▸ GIVEN PASSAGE:
The film also succeeds in its broad satirical stabs at post colonial Hong Kong life, we are presented with a hyper modern westernised city suffering the worst excesses of dog eat dog capitalism, where vacuous materialism is the key to social acceptability and friendships are based purely on what can be financially gained from such acquaintances. The film makes clear the ever widening gap between the Island’s Dom Perignon quaffing, $200 lunch eating elite and the underclass of 6 to a room squalor. Raymond also sees himself constantly held up by the frustrating petty bureaucracies of state officialdom and the absurd red tape and rule systems of corporate holdings.

Unfortunately the look of the film sometimes comes across as rather cheap, as director Simon Lui chose the make the film on low quality DV, and pays for it with that classic washed out look leaving all white background images to suffer from retina scaring flashes of blinding light.



Also as the film proceeds you get the uncomfortable feeling that the film will eventually give in to saccharine melodrama, and the last ten minutes does indeed allow the worst excesses of Hollywoodised ‘life lessons’ and A Christmas Carol esq moral redemption to come into play. Also its representation of the neon swirl of the contemporary Hong Kong metropolis pales when placed next to something like Christopher Doyle’s stunning work on Wong-Kar Wai’s Chungking Express (1994).

Still though for the first 80 odd minutes this makes for an entertaining slice of classic shadenfreude, and is well worth an evening’s entertainment.

▸ RECORDS TO PROCESS:
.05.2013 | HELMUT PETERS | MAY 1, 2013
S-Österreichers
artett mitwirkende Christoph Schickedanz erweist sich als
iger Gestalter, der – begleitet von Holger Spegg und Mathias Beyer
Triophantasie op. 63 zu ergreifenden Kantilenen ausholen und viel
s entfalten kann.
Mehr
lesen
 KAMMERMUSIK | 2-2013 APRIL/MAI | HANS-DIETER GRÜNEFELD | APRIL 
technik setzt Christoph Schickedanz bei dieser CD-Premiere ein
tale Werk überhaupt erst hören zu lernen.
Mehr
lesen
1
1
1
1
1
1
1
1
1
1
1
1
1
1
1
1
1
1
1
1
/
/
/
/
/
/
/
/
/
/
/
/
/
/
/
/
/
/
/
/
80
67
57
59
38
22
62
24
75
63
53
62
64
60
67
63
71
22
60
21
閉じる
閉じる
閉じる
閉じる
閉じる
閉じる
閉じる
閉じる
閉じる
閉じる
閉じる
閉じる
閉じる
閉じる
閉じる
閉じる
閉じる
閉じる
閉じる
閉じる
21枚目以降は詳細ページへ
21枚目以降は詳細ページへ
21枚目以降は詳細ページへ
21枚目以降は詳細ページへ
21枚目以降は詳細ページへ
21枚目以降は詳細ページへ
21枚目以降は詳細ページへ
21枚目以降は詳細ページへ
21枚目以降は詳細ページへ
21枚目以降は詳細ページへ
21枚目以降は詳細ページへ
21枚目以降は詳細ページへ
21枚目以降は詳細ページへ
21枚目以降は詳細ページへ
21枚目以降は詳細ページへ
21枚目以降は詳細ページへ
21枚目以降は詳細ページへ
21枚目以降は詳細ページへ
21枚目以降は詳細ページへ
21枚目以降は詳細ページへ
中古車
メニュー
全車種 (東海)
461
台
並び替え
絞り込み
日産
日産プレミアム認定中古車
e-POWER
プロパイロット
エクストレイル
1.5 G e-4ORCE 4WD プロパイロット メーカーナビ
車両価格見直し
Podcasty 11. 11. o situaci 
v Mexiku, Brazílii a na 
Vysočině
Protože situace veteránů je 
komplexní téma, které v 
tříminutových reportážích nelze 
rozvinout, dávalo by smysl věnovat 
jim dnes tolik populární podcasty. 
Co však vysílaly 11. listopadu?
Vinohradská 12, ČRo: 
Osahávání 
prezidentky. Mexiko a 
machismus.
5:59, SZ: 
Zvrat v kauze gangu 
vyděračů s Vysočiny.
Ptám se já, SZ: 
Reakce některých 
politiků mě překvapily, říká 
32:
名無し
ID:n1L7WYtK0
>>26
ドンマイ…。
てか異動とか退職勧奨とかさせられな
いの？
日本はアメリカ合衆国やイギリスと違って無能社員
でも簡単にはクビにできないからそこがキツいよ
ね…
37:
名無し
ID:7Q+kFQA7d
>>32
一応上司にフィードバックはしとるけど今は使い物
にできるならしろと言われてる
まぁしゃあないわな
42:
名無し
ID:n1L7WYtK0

▸ WORK INSTRUCTIONS:
1. Answer from the film review:
(a) What format did director Simon Lui choose for making the film?
(b) Whose work on which film does the review compare the film's depiction of Hong Kong with?
(c) For about how many minutes does the review say the film is an entertaining slice of schadenfreude?
2. Extract the entries line by line, reproducing every line without any change.

▸ TASK-BY-TASK RESULTS:
1.
(a) Low quality DV.
(b) Christopher Doyle's work on Wong-Kar Wai's Chungking Express (1994).
(c) The first 80 odd minutes.

2.
.05.2013 | HELMUT PETERS | MAY 1, 2013
S-Österreichers
artett mitwirkende Christoph Schickedanz erweist sich als
iger Gestalter, der – begleitet von Holger Spegg und Mathias Beyer
Triophantasie op. 63 zu ergreifenden Kantilenen ausholen und viel
s entfalten kann.
Mehr
lesen
 KAMMERMUSIK | 2-2013 APRIL/MAI | HANS-DIETER GRÜNEFELD | APRIL 
technik setzt Christoph Schickedanz bei dieser CD-Premiere ein
tale Werk überhaupt erst hören zu lernen.
Mehr
lesen
1
1
1
1
1
1
1
1
1
1
1
1
1
1
1
1
1
1
1
1
/
/
/
/
/
/
/
/
/
/
/
/
/
/
/
/
/
/
/
/
80
67
57
59
38
22
62
24
75
63
53
62
64
60
67
63
71
22
60
21
閉じる
閉じる
閉じる
閉じる
閉じる
閉じる
閉じる
閉じる
閉じる
閉じる
閉じる
閉じる
閉じる
閉じる
閉じる
閉じる
閉じる
閉じる
閉じる
閉じる
21枚目以降は詳細ページへ
21枚目以降は詳細ページへ
21枚目以降は詳細ページへ
21枚目以降は詳細ページへ
21枚目以降は詳細ページへ
21枚目以降は詳細ページへ
21枚目以降は詳細ページへ
21枚目以降は詳細ページへ
21枚目以降は詳細ページへ
21枚目以降は詳細ページへ
21枚目以降は詳細ページへ
21枚目以降は詳細ページへ
21枚目以降は詳細ページへ
21枚目以降は詳細ページへ
21枚目以降は詳細ページへ
21枚目以降は詳細ページへ
21枚目以降は詳細ページへ
21枚目以降は詳細ページへ
21枚目以降は詳細ページへ
21枚目以降は詳細ページへ
中古車
メニュー
全車種 (東海)
461
台
並び替え
絞り込み
日産
日産プレミアム認定中古車
e-POWER
プロパイロット
エクストレイル
1.5 G e-4ORCE 4WD プロパイロット メーカーナビ
車両価格見直し
Podcasty 11. 11. o situaci 
v Mexiku, Brazílii a na 
Vysočině
Protože situace veteránů je 
komplexní téma, které v 
tříminutových reportážích nelze 
rozvinout, dávalo by smysl věnovat 
jim dnes tolik populární podcasty. 
Co však vysílaly 11. listopadu?
Vinohradská 12, ČRo: 
Osahávání 
prezidentky. Mexiko a 
machismus.
5:59, SZ: 
Zvrat v kauze gangu 
vyděračů s Vysočiny.
Ptám se já, SZ: 
Reakce některých 
politiků mě překvapily, říká 
32:
名無し
ID:n1L7WYtK0
>>26
ドンマイ…。
てか異動とか退職勧奨とかさせられな
いの？
日本はアメリカ合衆国やイギリスと違って無能社員
でも簡単にはクビにできないからそこがキツいよ
ね…
37:
名無し
ID:7Q+kFQA7d
>>32
一応上司にフィードバックはしとるけど今は使い物
にできるならしろと言われてる
まぁしゃあないわな
42:
名無し
ID:n1L7WYtK0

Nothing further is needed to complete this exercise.